= YOUR TASK =
Reproduce every line of the listing below, unchanged and in the same order.

= DATASET RECORDS =

----------------------------------------

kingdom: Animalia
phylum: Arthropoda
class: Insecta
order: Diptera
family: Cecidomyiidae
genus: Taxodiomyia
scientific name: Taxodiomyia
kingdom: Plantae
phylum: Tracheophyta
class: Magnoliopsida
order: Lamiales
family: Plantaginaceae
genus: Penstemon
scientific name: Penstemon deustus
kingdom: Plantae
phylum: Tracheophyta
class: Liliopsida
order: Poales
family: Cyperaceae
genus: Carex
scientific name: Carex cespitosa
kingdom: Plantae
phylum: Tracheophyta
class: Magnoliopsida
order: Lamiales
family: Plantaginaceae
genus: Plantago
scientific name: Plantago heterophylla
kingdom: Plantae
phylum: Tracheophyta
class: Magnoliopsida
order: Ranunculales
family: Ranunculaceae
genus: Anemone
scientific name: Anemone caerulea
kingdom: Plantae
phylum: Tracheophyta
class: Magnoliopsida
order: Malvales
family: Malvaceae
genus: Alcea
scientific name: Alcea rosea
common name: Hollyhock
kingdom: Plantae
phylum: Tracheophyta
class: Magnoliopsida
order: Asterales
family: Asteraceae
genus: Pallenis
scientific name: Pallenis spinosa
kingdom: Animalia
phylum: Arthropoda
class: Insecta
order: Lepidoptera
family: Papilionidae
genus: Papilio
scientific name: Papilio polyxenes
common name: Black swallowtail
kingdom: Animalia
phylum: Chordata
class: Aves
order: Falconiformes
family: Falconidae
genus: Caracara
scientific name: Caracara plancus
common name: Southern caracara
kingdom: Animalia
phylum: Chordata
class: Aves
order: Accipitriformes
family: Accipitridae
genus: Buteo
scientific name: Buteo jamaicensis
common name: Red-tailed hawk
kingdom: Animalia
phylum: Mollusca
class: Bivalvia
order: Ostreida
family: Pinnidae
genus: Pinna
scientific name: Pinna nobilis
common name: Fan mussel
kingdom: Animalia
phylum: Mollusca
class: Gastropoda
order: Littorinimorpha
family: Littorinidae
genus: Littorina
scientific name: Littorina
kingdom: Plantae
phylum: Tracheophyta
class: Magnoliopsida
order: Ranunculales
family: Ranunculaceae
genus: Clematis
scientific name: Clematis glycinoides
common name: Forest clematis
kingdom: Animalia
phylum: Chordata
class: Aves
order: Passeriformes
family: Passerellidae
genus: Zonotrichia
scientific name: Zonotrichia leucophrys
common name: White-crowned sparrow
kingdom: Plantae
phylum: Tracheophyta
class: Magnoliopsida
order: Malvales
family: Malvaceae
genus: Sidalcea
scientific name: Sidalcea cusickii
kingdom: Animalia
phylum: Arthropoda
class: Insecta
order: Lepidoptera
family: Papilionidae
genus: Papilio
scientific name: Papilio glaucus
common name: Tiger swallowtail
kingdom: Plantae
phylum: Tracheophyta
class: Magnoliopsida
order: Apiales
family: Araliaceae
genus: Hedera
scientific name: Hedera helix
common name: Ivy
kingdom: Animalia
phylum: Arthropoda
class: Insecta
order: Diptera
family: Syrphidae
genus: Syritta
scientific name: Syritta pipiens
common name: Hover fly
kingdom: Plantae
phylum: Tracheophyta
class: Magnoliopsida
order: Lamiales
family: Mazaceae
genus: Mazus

----------------------------------------

= OUTPUT OF THE EXERCISE =
kingdom: Animalia
phylum: Arthropoda
class: Insecta
order: Diptera
family: Cecidomyiidae
genus: Taxodiomyia
scientific name: Taxodiomyia
kingdom: Plantae
phylum: Tracheophyta
class: Magnoliopsida
order: Lamiales
family: Plantaginaceae
genus: Penstemon
scientific name: Penstemon deustus
kingdom: Plantae
phylum: Tracheophyta
class: Liliopsida
order: Poales
family: Cyperaceae
genus: Carex
scientific name: Carex cespitosa
kingdom: Plantae
phylum: Tracheophyta
class: Magnoliopsida
order: Lamiales
family: Plantaginaceae
genus: Plantago
scientific name: Plantago heterophylla
kingdom: Plantae
phylum: Tracheophyta
class: Magnoliopsida
order: Ranunculales
family: Ranunculaceae
genus: Anemone
scientific name: Anemone caerulea
kingdom: Plantae
phylum: Tracheophyta
class: Magnoliopsida
order: Malvales
family: Malvaceae
genus: Alcea
scientific name: Alcea rosea
common name: Hollyhock
kingdom: Plantae
phylum: Tracheophyta
class: Magnoliopsida
order: Asterales
family: Asteraceae
genus: Pallenis
scientific name: Pallenis spinosa
kingdom: Animalia
phylum: Arthropoda
class: Insecta
order: Lepidoptera
family: Papilionidae
genus: Papilio
scientific name: Papilio polyxenes
common name: Black swallowtail
kingdom: Animalia
phylum: Chordata
class: Aves
order: Falconiformes
family: Falconidae
genus: Caracara
scientific name: Caracara plancus
common name: Southern caracara
kingdom: Animalia
phylum: Chordata
class: Aves
order: Accipitriformes
family: Accipitridae
genus: Buteo
scientific name: Buteo jamaicensis
common name: Red-tailed hawk
kingdom: Animalia
phylum: Mollusca
class: Bivalvia
order: Ostreida
family: Pinnidae
genus: Pinna
scientific name: Pinna nobilis
common name: Fan mussel
kingdom: Animalia
phylum: Mollusca
class: Gastropoda
order: Littorinimorpha
family: Littorinidae
genus: Littorina
scientific name: Littorina
kingdom: Plantae
phylum: Tracheophyta
class: Magnoliopsida
order: Ranunculales
family: Ranunculaceae
genus: Clematis
scientific name: Clematis glycinoides
common name: Forest clematis
kingdom: Animalia
phylum: Chordata
class: Aves
order: Passeriformes
family: Passerellidae
genus: Zonotrichia
scientific name: Zonotrichia leucophrys
common name: White-crowned sparrow
kingdom: Plantae
phylum: Tracheophyta
class: Magnoliopsida
order: Malvales
family: Malvaceae
genus: Sidalcea
scientific name: Sidalcea cusickii
kingdom: Animalia
phylum: Arthropoda
class: Insecta
order: Lepidoptera
family: Papilionidae
genus: Papilio
scientific name: Papilio glaucus
common name: Tiger swallowtail
kingdom: Plantae
phylum: Tracheophyta
class: Magnoliopsida
order: Apiales
family: Araliaceae
genus: Hedera
scientific name: Hedera helix
common name: Ivy
kingdom: Animalia
phylum: Arthropoda
class: Insecta
order: Diptera
family: Syrphidae
genus: Syritta
scientific name: Syritta pipiens
common name: Hover fly
kingdom: Plantae
phylum: Tracheophyta
class: Magnoliopsida
order: Lamiales
family: Mazaceae
genus: Mazus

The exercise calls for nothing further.